→ TASK GOAL: An exact copy of all the data below is needed.

→ STORED DATA:

----

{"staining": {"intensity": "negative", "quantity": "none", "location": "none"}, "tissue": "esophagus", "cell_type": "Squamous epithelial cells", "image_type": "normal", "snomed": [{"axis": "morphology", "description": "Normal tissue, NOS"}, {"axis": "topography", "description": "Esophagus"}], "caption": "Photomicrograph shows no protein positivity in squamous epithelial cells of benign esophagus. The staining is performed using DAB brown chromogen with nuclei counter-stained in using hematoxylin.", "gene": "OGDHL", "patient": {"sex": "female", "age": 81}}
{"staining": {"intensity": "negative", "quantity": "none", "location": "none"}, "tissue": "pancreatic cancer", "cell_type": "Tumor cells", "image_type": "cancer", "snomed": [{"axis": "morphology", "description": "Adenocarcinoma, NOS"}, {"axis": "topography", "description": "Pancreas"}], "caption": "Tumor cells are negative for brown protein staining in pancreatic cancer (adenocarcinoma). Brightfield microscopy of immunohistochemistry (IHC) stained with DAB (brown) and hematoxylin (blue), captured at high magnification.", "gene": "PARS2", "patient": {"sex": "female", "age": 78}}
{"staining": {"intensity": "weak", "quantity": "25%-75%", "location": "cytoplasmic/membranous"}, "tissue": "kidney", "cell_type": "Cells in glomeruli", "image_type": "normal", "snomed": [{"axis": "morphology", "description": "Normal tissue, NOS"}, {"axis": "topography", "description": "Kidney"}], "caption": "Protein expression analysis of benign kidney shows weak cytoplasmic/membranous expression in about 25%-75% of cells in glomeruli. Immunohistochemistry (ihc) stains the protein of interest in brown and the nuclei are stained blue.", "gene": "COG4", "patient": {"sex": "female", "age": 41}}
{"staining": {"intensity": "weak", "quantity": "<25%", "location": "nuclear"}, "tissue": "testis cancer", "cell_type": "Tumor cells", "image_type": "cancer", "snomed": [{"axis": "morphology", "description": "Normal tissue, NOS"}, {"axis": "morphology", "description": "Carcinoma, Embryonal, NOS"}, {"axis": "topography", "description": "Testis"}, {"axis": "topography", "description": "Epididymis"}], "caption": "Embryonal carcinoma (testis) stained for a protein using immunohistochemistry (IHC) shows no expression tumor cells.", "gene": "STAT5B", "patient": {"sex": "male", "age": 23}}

----

→ YOUR RESPONSE:
{"staining": {"intensity": "negative", "quantity": "none", "location": "none"}, "tissue": "esophagus", "cell_type": "Squamous epithelial cells", "image_type": "normal", "snomed": [{"axis": "morphology", "description": "Normal tissue, NOS"}, {"axis": "topography", "description": "Esophagus"}], "caption": "Photomicrograph shows no protein positivity in squamous epithelial cells of benign esophagus. The staining is performed using DAB brown chromogen with nuclei counter-stained in using hematoxylin.", "gene": "OGDHL", "patient": {"sex": "female", "age": 81}}
{"staining": {"intensity": "negative", "quantity": "none", "location": "none"}, "tissue": "pancreatic cancer", "cell_type": "Tumor cells", "image_type": "cancer", "snomed": [{"axis": "morphology", "description": "Adenocarcinoma, NOS"}, {"axis": "topography", "description": "Pancreas"}], "caption": "Tumor cells are negative for brown protein staining in pancreatic cancer (adenocarcinoma). Brightfield microscopy of immunohistochemistry (IHC) stained with DAB (brown) and hematoxylin (blue), captured at high magnification.", "gene": "PARS2", "patient": {"sex": "female", "age": 78}}
{"staining": {"intensity": "weak", "quantity": "25%-75%", "location": "cytoplasmic/membranous"}, "tissue": "kidney", "cell_type": "Cells in glomeruli", "image_type": "normal", "snomed": [{"axis": "morphology", "description": "Normal tissue, NOS"}, {"axis": "topography", "description": "Kidney"}], "caption": "Protein expression analysis of benign kidney shows weak cytoplasmic/membranous expression in about 25%-75% of cells in glomeruli. Immunohistochemistry (ihc) stains the protein of interest in brown and the nuclei are stained blue.", "gene": "COG4", "patient": {"sex": "female", "age": 41}}
{"staining": {"intensity": "weak", "quantity": "<25%", "location": "nuclear"}, "tissue": "testis cancer", "cell_type": "Tumor cells", "image_type": "cancer", "snomed": [{"axis": "morphology", "description": "Normal tissue, NOS"}, {"axis": "morphology", "description": "Carcinoma, Embryonal, NOS"}, {"axis": "topography", "description": "Testis"}, {"axis": "topography", "description": "Epididymis"}], "caption": "Embryonal carcinoma (testis) stained for a protein using immunohistochemistry (IHC) shows no expression tumor cells.", "gene": "STAT5B", "patient": {"sex": "male", "age": 23}}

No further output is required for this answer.